Report the number of lines in the records below that contain the word "locale", and nothing more.

* * * * * * * * *

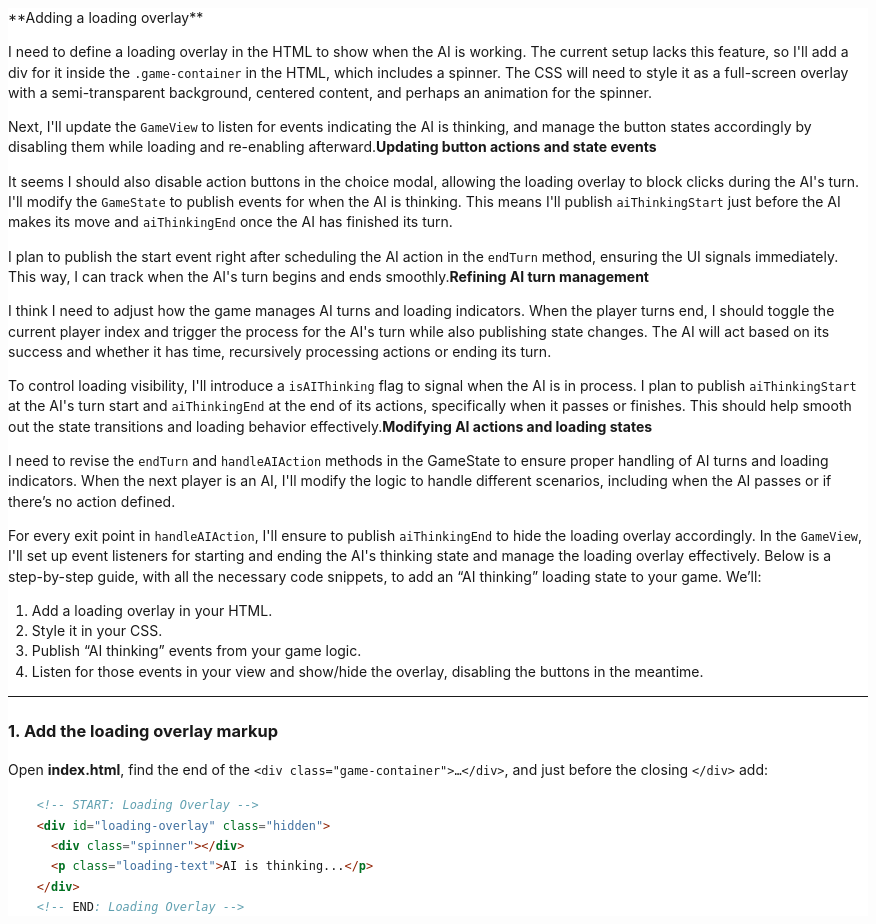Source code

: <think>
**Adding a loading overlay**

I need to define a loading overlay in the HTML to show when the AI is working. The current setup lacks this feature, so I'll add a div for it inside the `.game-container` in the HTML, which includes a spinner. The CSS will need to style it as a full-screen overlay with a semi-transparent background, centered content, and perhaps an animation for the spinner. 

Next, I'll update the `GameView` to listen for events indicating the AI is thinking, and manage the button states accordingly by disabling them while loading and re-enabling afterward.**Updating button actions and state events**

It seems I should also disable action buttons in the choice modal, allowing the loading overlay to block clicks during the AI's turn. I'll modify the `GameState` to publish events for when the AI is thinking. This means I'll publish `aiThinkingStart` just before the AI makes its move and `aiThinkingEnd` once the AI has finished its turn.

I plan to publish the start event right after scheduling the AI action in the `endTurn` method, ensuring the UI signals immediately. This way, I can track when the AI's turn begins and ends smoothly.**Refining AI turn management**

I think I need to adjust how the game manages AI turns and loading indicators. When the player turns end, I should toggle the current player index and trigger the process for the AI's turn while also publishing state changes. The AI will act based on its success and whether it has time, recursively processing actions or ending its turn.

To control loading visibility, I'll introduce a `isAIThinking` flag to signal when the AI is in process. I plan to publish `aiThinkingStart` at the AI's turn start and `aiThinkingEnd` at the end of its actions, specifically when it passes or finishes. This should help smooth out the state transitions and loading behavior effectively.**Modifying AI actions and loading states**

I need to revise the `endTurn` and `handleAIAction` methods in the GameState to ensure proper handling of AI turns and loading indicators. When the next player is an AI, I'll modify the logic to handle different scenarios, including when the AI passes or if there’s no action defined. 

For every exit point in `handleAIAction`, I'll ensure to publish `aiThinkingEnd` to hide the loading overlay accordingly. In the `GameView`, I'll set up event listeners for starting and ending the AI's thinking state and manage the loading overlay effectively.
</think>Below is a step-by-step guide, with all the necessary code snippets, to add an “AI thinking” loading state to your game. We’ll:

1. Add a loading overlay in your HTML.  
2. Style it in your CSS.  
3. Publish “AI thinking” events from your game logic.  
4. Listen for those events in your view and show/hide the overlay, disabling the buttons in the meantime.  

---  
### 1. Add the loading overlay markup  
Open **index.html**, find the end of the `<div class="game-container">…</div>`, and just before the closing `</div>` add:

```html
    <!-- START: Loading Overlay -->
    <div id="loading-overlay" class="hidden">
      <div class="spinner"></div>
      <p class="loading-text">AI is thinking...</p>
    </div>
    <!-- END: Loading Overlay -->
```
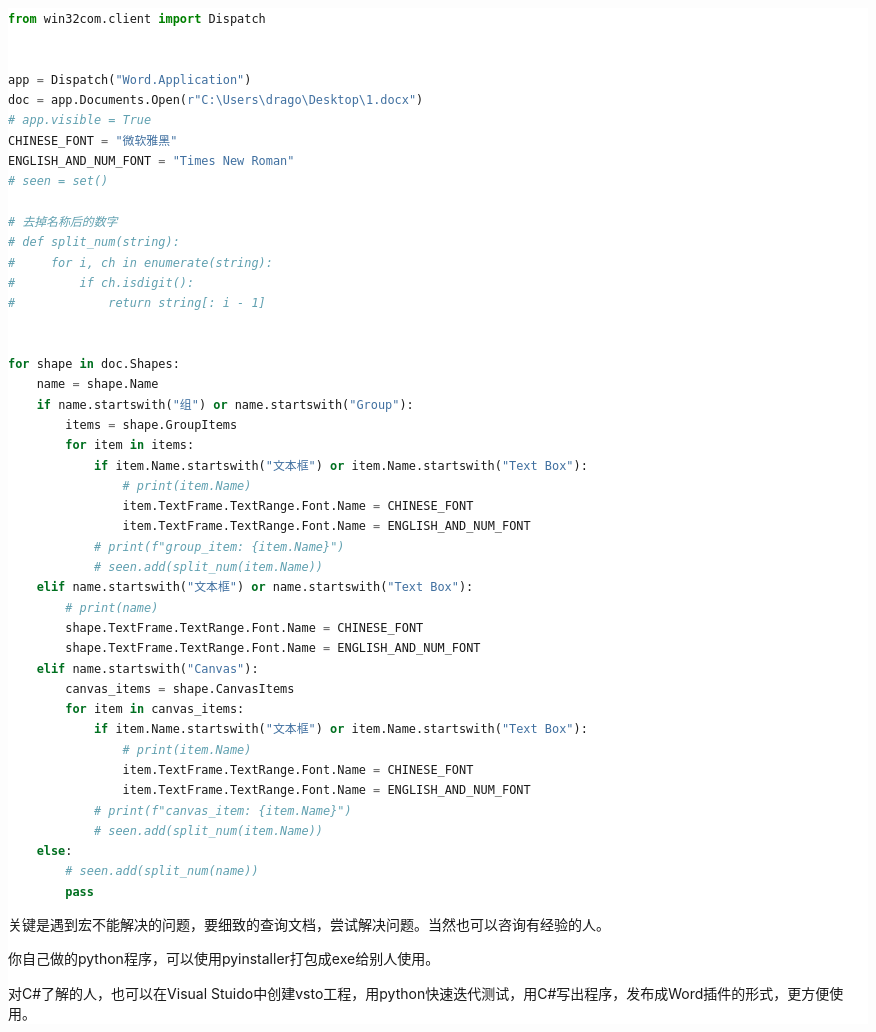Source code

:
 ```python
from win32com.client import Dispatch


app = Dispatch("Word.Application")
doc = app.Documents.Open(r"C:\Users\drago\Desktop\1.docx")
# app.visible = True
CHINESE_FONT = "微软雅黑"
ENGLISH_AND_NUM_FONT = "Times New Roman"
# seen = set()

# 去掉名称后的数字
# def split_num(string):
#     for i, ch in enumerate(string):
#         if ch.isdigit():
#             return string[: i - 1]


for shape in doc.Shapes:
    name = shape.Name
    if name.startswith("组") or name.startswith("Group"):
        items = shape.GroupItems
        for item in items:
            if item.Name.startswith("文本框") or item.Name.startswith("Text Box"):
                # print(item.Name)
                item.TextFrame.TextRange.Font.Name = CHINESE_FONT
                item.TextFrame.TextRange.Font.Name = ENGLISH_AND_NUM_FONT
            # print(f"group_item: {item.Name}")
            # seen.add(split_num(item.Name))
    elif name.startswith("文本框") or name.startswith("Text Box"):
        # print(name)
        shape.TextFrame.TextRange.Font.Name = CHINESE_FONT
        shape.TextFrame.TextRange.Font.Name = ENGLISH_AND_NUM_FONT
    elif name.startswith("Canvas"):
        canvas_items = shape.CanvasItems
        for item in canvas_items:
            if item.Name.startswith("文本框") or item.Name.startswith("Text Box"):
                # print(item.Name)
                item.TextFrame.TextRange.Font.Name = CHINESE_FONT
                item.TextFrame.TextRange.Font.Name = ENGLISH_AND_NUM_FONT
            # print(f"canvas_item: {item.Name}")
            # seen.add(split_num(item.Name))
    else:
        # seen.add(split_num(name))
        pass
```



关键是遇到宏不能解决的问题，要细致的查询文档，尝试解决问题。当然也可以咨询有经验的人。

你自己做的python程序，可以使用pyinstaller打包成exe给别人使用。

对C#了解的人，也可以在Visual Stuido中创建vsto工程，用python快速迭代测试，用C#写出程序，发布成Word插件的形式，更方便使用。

* * * * * * * * *

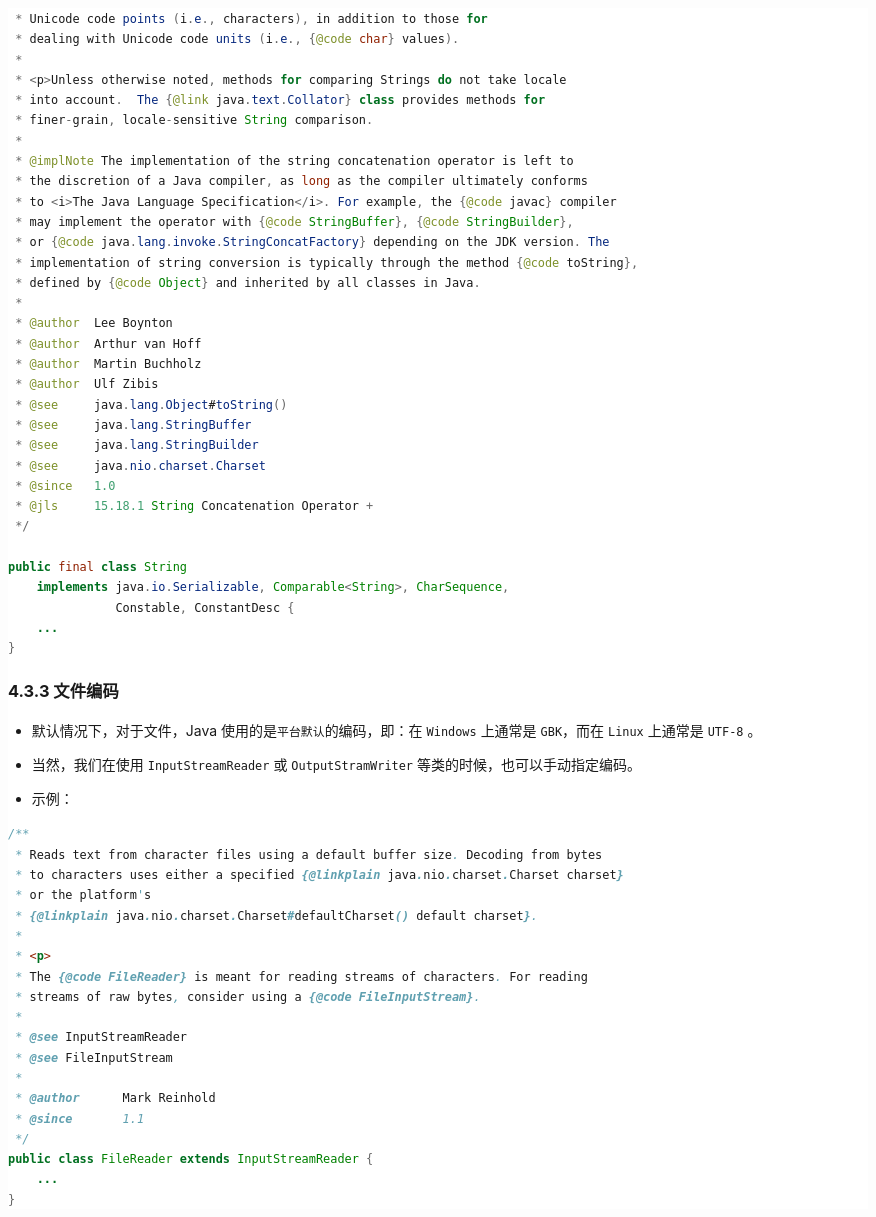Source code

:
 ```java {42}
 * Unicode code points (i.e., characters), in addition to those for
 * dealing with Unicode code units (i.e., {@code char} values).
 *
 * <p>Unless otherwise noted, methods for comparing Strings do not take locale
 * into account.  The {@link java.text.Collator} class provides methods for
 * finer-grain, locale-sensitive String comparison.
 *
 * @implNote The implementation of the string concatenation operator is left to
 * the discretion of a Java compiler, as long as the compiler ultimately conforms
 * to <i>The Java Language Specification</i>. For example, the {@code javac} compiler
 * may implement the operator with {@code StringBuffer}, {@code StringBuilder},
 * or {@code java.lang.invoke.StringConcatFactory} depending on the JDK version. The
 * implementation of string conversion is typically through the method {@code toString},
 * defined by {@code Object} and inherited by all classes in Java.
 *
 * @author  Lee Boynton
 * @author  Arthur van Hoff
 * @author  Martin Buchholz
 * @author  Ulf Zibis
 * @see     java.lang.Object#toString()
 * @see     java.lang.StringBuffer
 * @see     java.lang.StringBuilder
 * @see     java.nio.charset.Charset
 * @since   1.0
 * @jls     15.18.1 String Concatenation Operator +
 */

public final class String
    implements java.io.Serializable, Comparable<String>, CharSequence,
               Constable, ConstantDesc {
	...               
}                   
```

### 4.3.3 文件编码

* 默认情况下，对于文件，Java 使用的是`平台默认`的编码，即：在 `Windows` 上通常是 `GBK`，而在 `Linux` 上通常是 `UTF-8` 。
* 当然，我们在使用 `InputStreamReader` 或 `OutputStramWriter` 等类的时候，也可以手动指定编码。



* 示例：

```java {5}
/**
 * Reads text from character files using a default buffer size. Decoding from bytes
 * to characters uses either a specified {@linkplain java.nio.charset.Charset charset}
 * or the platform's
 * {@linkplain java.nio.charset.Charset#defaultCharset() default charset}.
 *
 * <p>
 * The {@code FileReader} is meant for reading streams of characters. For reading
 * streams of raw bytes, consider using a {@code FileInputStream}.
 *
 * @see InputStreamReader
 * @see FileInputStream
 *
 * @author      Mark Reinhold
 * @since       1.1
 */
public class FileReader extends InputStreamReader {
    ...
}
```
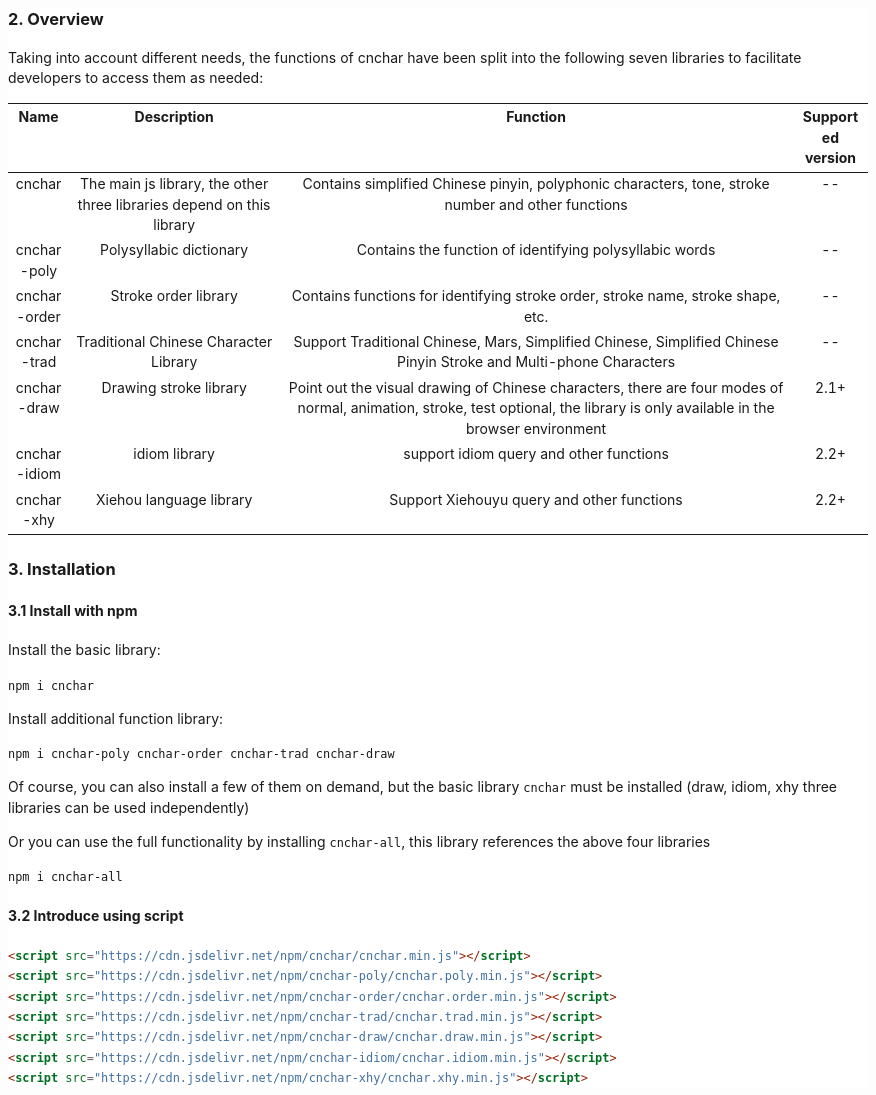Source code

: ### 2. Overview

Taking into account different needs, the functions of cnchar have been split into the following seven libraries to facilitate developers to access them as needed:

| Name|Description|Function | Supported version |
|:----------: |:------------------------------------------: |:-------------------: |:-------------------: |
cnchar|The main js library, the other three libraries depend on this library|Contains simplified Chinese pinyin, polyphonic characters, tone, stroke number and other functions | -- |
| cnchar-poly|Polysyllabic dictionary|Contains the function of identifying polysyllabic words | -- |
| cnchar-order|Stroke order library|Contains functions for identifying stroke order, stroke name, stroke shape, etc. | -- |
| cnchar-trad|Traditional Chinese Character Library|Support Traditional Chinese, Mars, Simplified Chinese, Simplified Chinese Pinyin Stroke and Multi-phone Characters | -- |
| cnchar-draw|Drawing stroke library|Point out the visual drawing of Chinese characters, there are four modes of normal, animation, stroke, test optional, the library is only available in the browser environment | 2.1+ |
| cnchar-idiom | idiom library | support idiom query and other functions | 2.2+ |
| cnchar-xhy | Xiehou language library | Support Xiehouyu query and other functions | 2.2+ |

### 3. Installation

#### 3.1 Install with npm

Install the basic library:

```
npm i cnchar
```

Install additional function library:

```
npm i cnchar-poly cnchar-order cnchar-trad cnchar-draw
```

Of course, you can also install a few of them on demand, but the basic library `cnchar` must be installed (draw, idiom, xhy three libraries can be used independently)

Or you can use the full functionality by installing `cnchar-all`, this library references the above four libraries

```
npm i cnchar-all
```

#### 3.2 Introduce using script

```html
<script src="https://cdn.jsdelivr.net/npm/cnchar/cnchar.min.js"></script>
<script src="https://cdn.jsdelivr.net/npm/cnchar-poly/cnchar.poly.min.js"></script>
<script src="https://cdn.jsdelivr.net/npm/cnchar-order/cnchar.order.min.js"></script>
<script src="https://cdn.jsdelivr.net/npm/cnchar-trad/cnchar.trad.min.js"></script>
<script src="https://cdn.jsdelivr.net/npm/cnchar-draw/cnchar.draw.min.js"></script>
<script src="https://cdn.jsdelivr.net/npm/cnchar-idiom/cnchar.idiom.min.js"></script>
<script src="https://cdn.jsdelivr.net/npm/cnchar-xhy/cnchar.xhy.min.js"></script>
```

* * * * * * * * *

§ RESULT BELOW:
2